ABD, Rusya ve Ukrayna'nın da dâhil olduğu barış görüşmelerine ev sahipliği yapmak Türkiye'nin uluslararası imajını daha da güçlendirecek ve küresel diplomaside kilit bir aktör olarak konumunu yükseltecektir. 

Ukrayna konusundaki ortak tutum, Türkiye'nin ABD ile ikili ilişkileri açısından da sonuçlar doğuruyor. Erdoğan, söz konusu telefon görüşmesinde, Suriye'ye yönelik yaptırımların kaldırılması ve ABD'nin PKK/YPG'ye verdiği destek gibi tartışmalı bir konunun çözümü gibi acil konularda ortak çabaların ve pozisyonların uyumlu hale getirilmesinin önemini vurguladı. Ukrayna krizinin çözümünde başarı, bu tartışmalı konularda ilerleme sağlanmasının önünü açabilir ve daha güçlü ikili bağların oluşmasını sağlayabilir.

Aynı zamanda Ekrem İmamoğlu'nun tutuklanmasının neden olduğu protestolarla birlikte, Türkiye'nin konumu bazı Avrupa hükümetleri ve medyası tarafından sorgulanıyor. Ukrayna'daki ortak barış girişiminin başarısı, Türkiye'nin Avrupa arenasındaki konumunu da güçlendirebilir.

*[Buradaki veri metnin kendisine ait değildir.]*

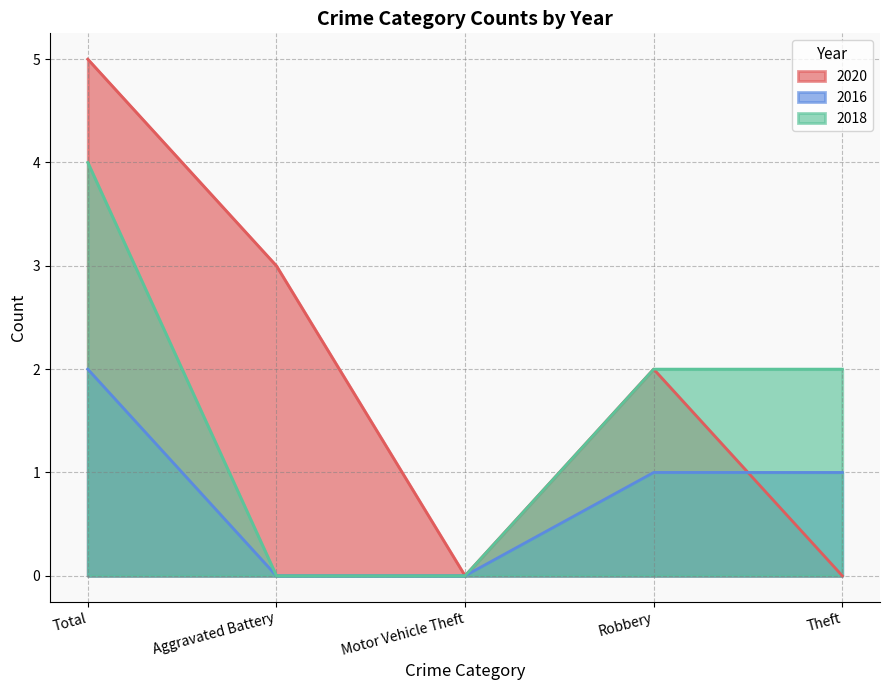

What is the label of the 4th point from the right?

Aggravated Battery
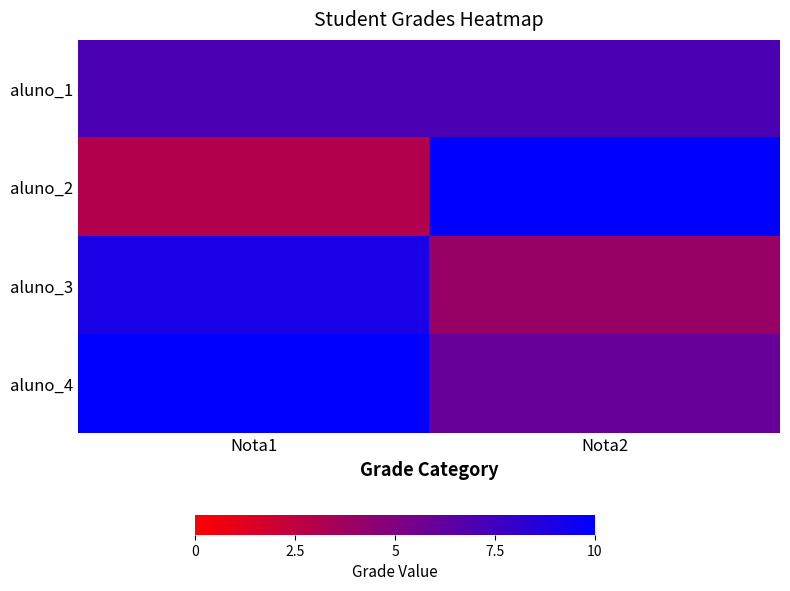

Reading left to right, list all the values displayed in this chart.

aluno_1: Nota1=7	Nota2=7
aluno_2: Nota1=3	Nota2=10
aluno_3: Nota1=9	Nota2=4
aluno_4: Nota1=10	Nota2=6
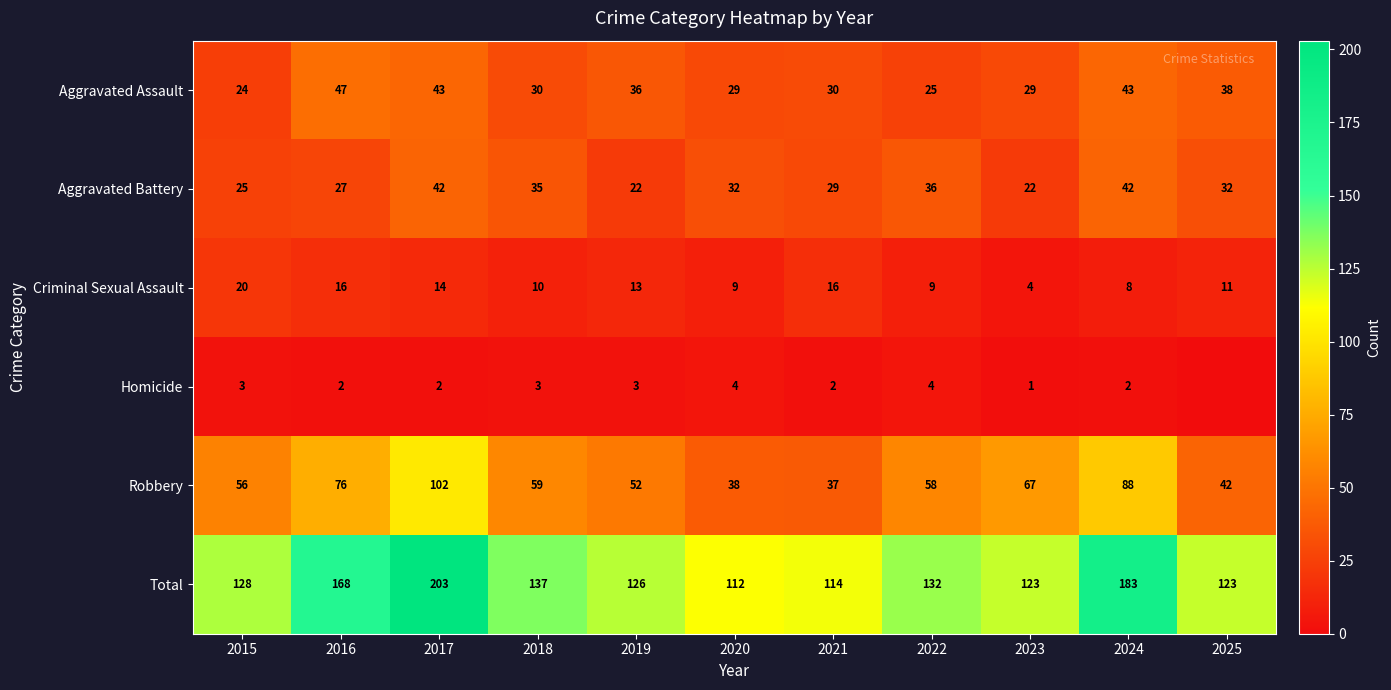

What is the difference between the maximum and minimum values in the Aggravated Assault series?

23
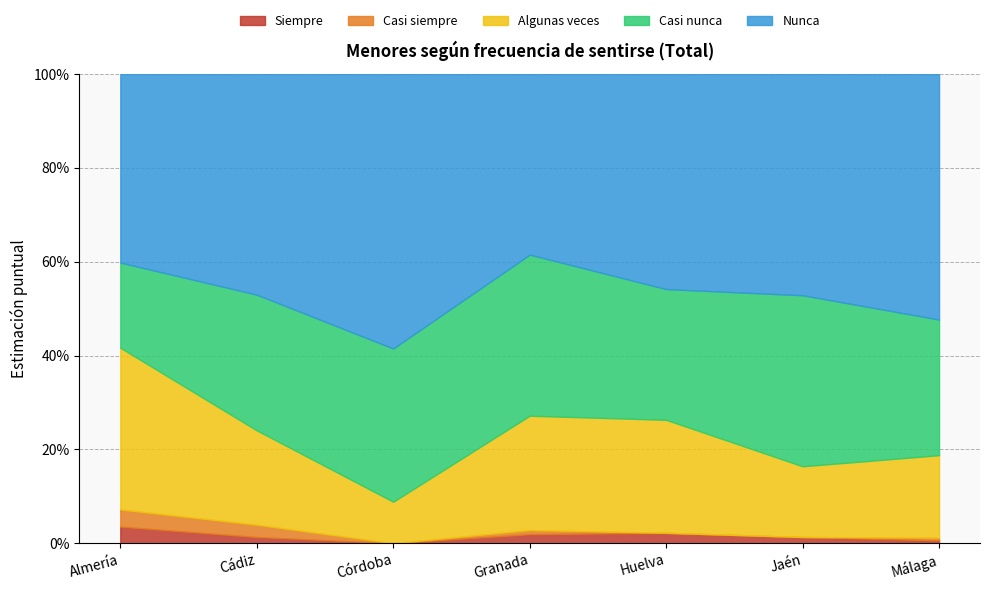

Rank the categories by Siempre value from lowest to highest.

Córdoba, Málaga, Jaén, Cádiz, Granada, Huelva, Almería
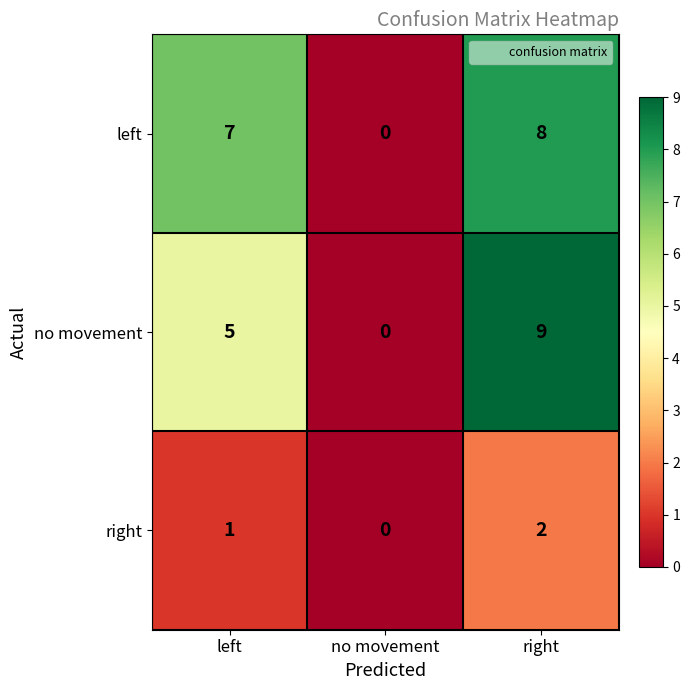

What is the difference between the maximum and minimum values in the no movement series?

9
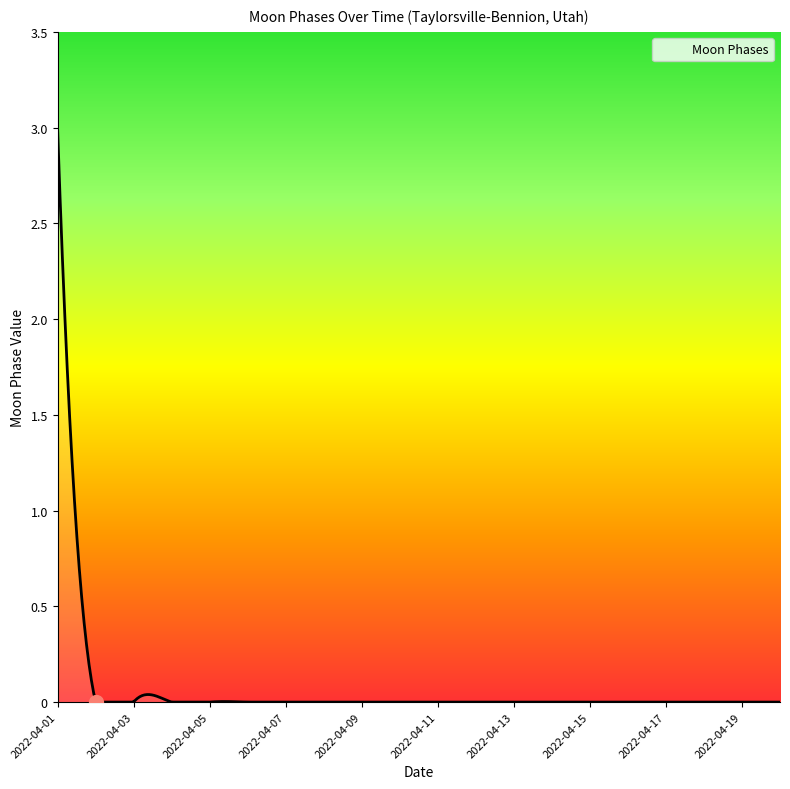

What is the difference between the maximum and minimum values?

3.0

Ek olarak, AB'nin ABD ve Türkiye'nin ortak barış girişimini güçlü bir şekilde engellediğini ve sadece geçici bir ateşkes fikrini teşvik ettiğini ve böylece dünya sahnesindeki liderler arasında kalmaya çalıştığını da hatırlamakta fayda var. Bu koşullar altında, Türkiye'nin barış girişimlerini destekleme taahhüdü bir kez daha önem kazanıyor.

Sonuçta, Cumhurbaşkanı Erdoğan'ın Trump'ın Ukrayna krizini çözmek için önerdiği çerçeveye olan bağlılığı Türkiye'nin uluslararası prestijini önemli ölçüde artırıyor. Türkiye, bu ortak barış girişimini destekleyerek yalnızca küresel bir aktör olarak konumunu güçlendirmekle kalmıyor, aynı zamanda çatışmaları çözmede barışçıl yöntemlere olan bağlılığını da yeniden teyit ediyor.